Clear guidelines for rehabilitation after non-operative treatment for scapula fractures is lacking in the literature. In general rehabilitation after a scapula fracture tends to be rest, followed by gentle physical therapy and range of motion exercises three to six weeks after the injury to allow for bone healing. Pendulum exercises and pain control modalities are often started immediately [22,23]. There is literature to suggest that immediate physical therapy following proximal humerus fractures provides better results compared to starting therapy 3 weeks after injury [24]. It should be stressed that while our results indicate no differences in patients and controls with regard to scapulohumeral coordination, our task was a slow raising the arm through its range of motion. It is important to note that we did not test kinematics during a range of activities, and it remains possible that the effect of the injury on scapulohumeral kinematics may become more significant during tasks requiring rapid coordinated motion, and with significant resistance such as required for many work and leisure activities including lifting, throwing, and tool manipulation.

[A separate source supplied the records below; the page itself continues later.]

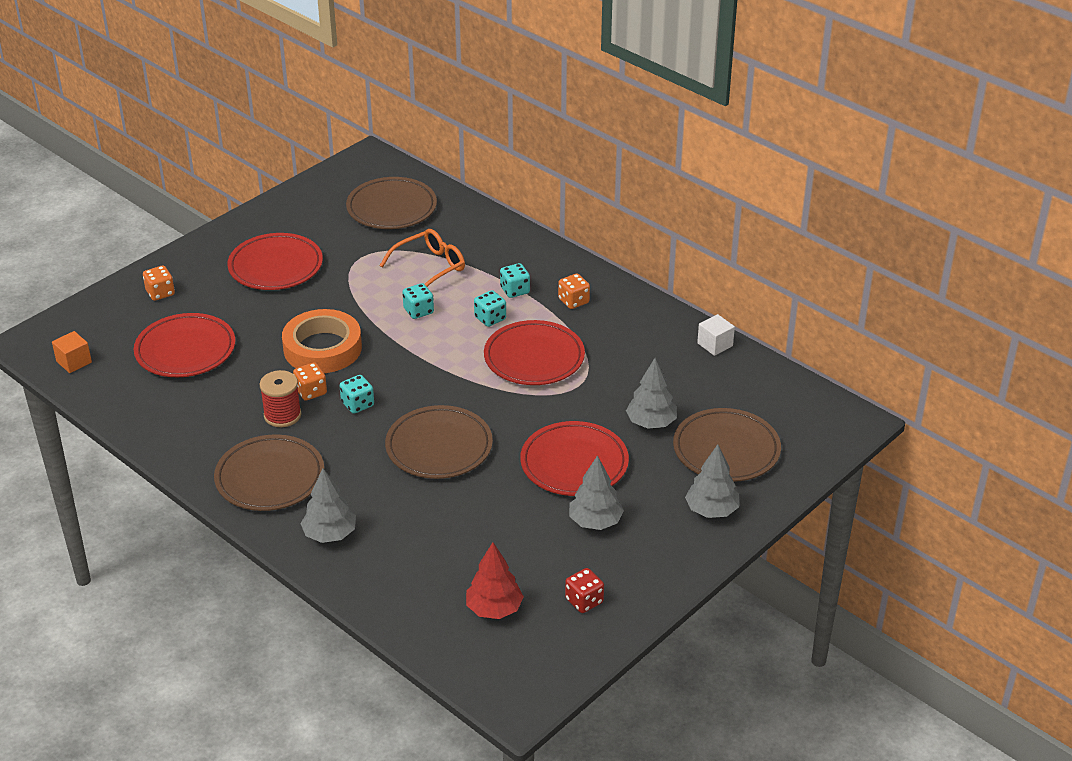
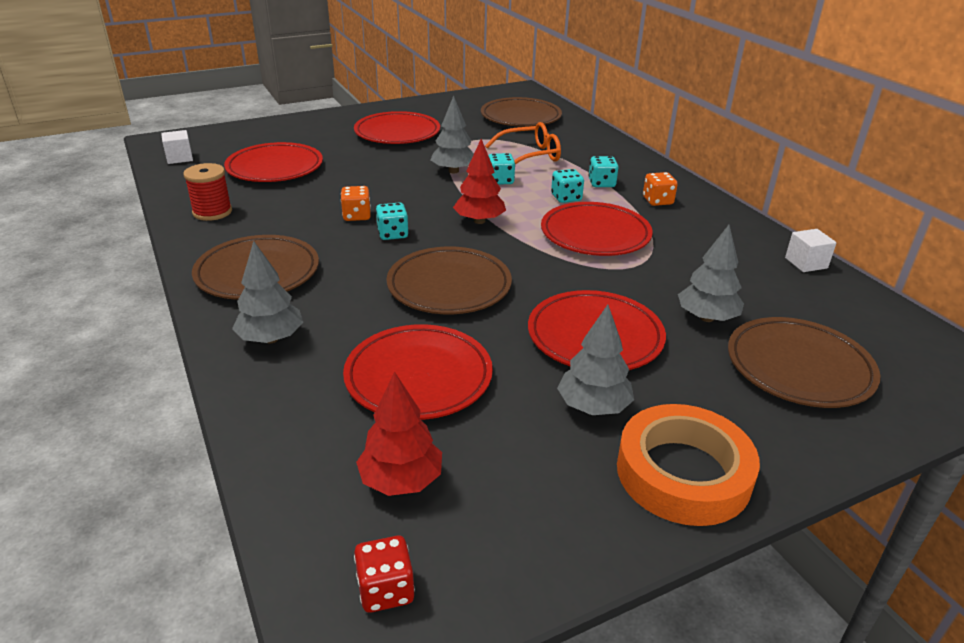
camera: 20 degrees right, 5 degrees down
orange cube [52,331,92,373] -> white cube [161,130,193,164]
orange dice [143,265,175,301] -> none
red spool [260,370,301,427] -> red spool moved to [183,163,232,221]
orange tape [282,309,362,373] -> orange tape moved to [617,404,760,526]
red dice [565,568,604,613] -> red dice moved to [354,536,415,613]
grey tree [685,444,739,518] -> grey tree moved to [431,95,474,174]
none -> red plate [343,324,493,420]
none -> red tree [453,139,506,224]

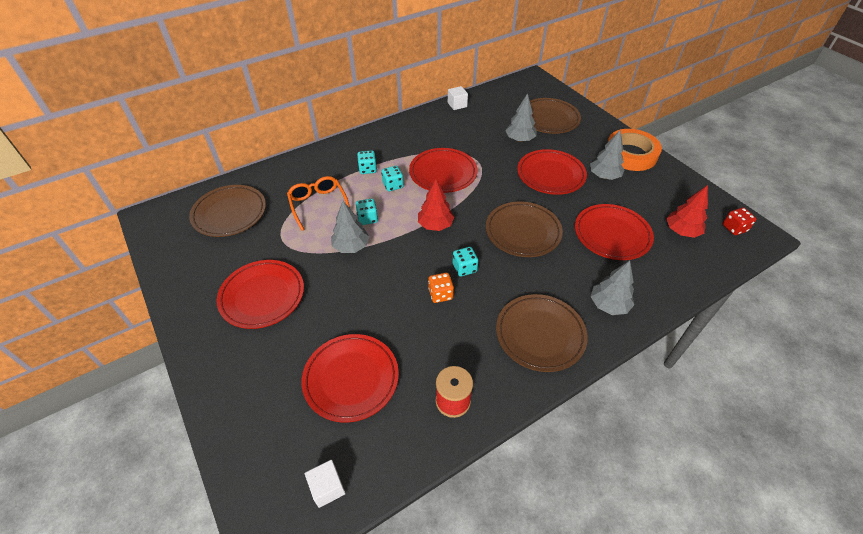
camera: 95 degrees left, 15 degrees up
orange dice [643,172,678,206] -> none

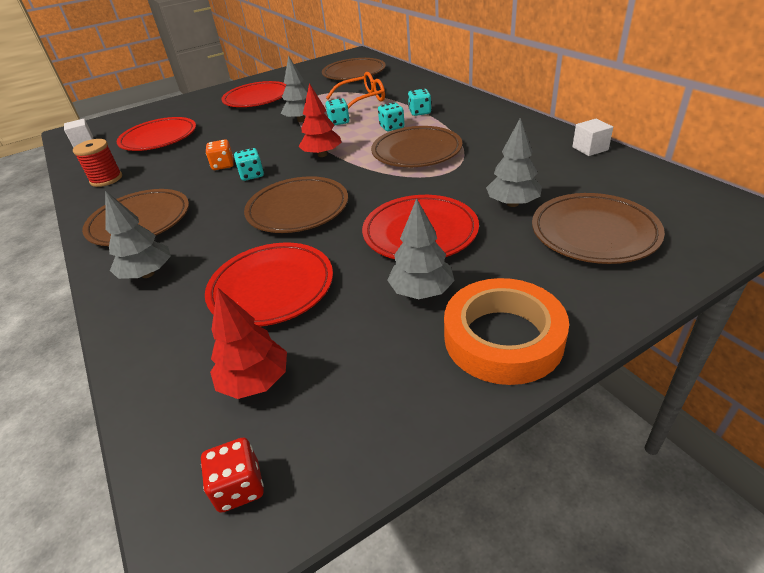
camera: 95 degrees right, 10 degrees down
red plate [409,148,478,193] -> brown plate [371,126,462,167]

One of the main limitations of our study was our sample size in this low-incidence disorder. However, we believe that this was at least partially compensated by the consistency of the sample population that was dictated by our strict inclusion criteria, and by the rigor of our kinematic analysis. Given that the vast majority of the patients tend to be trauma patients at our level one trauma center, they do not always follow up in our health care system. Consequently, out of the 92 patients that met our inclusion criteria. In addition, 41 could not be contacted due to change or disconnection of phone numbers and addresses. Also, no radiographs were obtained at the time of this study, so fracture healing and residual deformity could not be assessed. Strengths of this study, however, were the use of a true control group to compare the injured shoulder of patients to the same arm of control subjects, and rigorous kinematic quantification of scapulohumeral coordination and range of motion.

Conclusions

Overall, we support our hypothesis that patients with displaced fractures of the scapula neck that fall into the “gray zone” for treating operatively versus non-operatively demonstrate acceptable clinical outcomes, in this small sample group, in the long term when treated non-operatively. Minor differences were seen in overall motion and subjective surveys. However, we did not support our second hypothesis that three-dimensional motion analysis would reveal substantial range of motion limitations, and scapulohumeral discoordination since no significant differences were found in our kinematic analysis of range of motion and scapulohumeral coordination when comparing to the control group. It is proposed that immediate controlled range of motion and rehabilitation could be considered in these patients. The intent of this study is to highlight that future investigation into the operative criteria for scapula fractures and rehabilitation protocols may be warranted.